Suppose a birdwatcher averages spotting 0.3 rare finches every day during the two hours allotted for watching. This means that the birdwatcher spots, on average, three rare finches every 10 days.
The average is based on considerable experience. Over a given 10-day period, the birdwatcher sees zero rare finches in five days, and on the sixth day, the birdwatcher declares, “I’m due to see a rare finch today.”
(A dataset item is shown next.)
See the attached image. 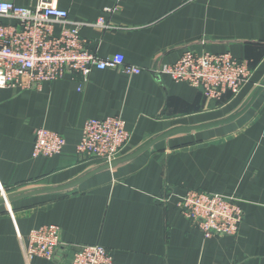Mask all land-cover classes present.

Assume that the environmental conditions are reasonably constant with no seasonal migratory issues involved. There is reasonably consistent weather and there are no confounding
(lurking, unseen) variables involved. There is, however, a flaw in the birdwatcher’s statement. What is the error and why is it wrong?
Would you choose the binomial pdf (probability distribution function) or would you choose the Poisson pdf to better analyze the birdwatcher’s scenario (Triola, Sec. 4.3 & 4.4, 2006)?
State the necessary criteria for each distribution and support your decision.
Triola, M. M., Triola, M. D., & Triola, M. F. (2006). Biostatistics for the biological and health sciences. Retrieved from The University of Phoenix eBook Collection database.
Read the article What are Relative Risk,
Number Needed to Treat and Odds Ratio? from the Electronic Reserve Readings on the Materials web page for Week 2. Summarize the measures of relative risk, number needed to treat, and odds ratios. In your opinion, which of these measures is most informative? Why are they frequently used together? Explain.